§ Passage provided
Looked at that way, it might be worth combining both examples into
one. But that has the problem that figure 2 looks considerably
different from figure 1.
OTOH, figure 2 isn't particularly accurate for the situation with two
restoration LSPs, and perhaps those two cases should be split into
another section with its own figure.
<RG> Created section 3.1.2.1 and moved text there.
2.1. 1+R Restoration
Unlike a protection LSP, a restoration LSP is signaled per need
basis.
Is "restoration" a standard word in this field? If not, there should
be some sort of terminology section that states clearly the
difference
between "protection" and "restoration".
<RG> Yes as per [RFC4427].
2.2. 1+1+R Restoration
This paragraph could use rewording to be clearer:
After a failure detection and
notification on a working LSP or protecting LSP, a third LSP on
path
A-H-I-J-Z is established as a restoration LSP.
Since the working LSP has already been described, this should be "the
working LSP".
<RG> Edited the text.
The restoration LSP
in this case provides protection against a second order failure.
It would probably be better to explain what the "second order
failure"
is:
The restoration LSP in this case provides protection against
failure of both the working and protecting LSPs.
<RG> Edited the text.
--
During failure switchover with 1+1+R recovery scheme, in general,
failed LSP resources are not released so that working, protecting
and
restoration LSPs coexist in the network. Nonetheless, a
restoration
LSP with the working LSP it is restoring as well as a restoration
LSP
with the protecting LSP it is restoring can share network
resources.
For ease of reading, better to split the two cases apart, and not use
"it is restoring" as we haven't introduced "restore" as a transitive
verb:
The restoration LSP can share network resources with the working
LSP, and it can share network resources with the protecting LSP.
<RG> Edited the text.
--
Typically, restoration LSP is torn down when the failure on the
original (working or protecting) LSP is repaired and the traffic
is
reverted to the original LSP.
Strictly,
Typically, the restoration LSP is torn down when both the working
and protecting LSPs are repaired and the traffic is reverted to
the
original LSP.
Except that's not correct, either. Probably the practice is that a
restoration LSP is torn down when enough original LSPs are repaired
to
bring the failure count below the threshold that triggered the
setting
up of the restoration LSP (which varies among the four models). But
that's awkward to write, even though that is the correct statement.
<RG> Edited the text.

§ Work instruction 1
In the review comments on LSP restoration, what reference is cited to confirm that "restoration" is a standard term in this field?
§ Work instruction 2
Continue the review comments on LSP restoration from their last line.

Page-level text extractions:
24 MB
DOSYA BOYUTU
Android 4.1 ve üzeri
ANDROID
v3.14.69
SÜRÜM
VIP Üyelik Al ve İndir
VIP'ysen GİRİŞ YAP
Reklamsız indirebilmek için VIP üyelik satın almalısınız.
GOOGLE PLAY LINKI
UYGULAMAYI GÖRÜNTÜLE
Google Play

§ Response box 1
RFC4427

§ Response box 2
--
In all models discussed, if the restoration LSP also fails, it is
torn down and a new restoration LSP is signaled.
You can't say "the restoration LSP" because some of the models have
more than one. Better
In all these models, if a restoration LSP also fails, it is torn
down and a new restoration LSP is signaled.
<RG> Edited the text.
2.3. Resource Sharing By Restoration LSP
it allows for resource sharing when the LSP
traffic is dynamically restored after the link failure
The significance of this phrase isn't clear to me. One possible
sense
is that since the failure that is being discussed is the C-D link
failure, then necessarily the resources from A to C can be reused.
But that meaning doesn't work well here, because we haven't
introduced
what the failure is. (Also, you use the phrase "the link failure"
before introducing what the link failure is.)
It seems like the potential for resource sharing is a property of the
LSP that it might not have, but the text doesn't point that out
clearly as an assumption of the example. Perhaps
Using the network shown in Figure 3 as an example, LSP1
(A-B-C-D-E)
is the working LSP, and assume it allows for resource sharing when
the LSP
traffic is dynamically restored.
<RG> Edited the text.
--
In this case, A-B-C-F-G-E is
chosen as the restoration LSP path and the resources on the path
segment A-B-C are re-used by this LSP when the working LSP is not
torn down (e.g. in 1+R recovery scheme).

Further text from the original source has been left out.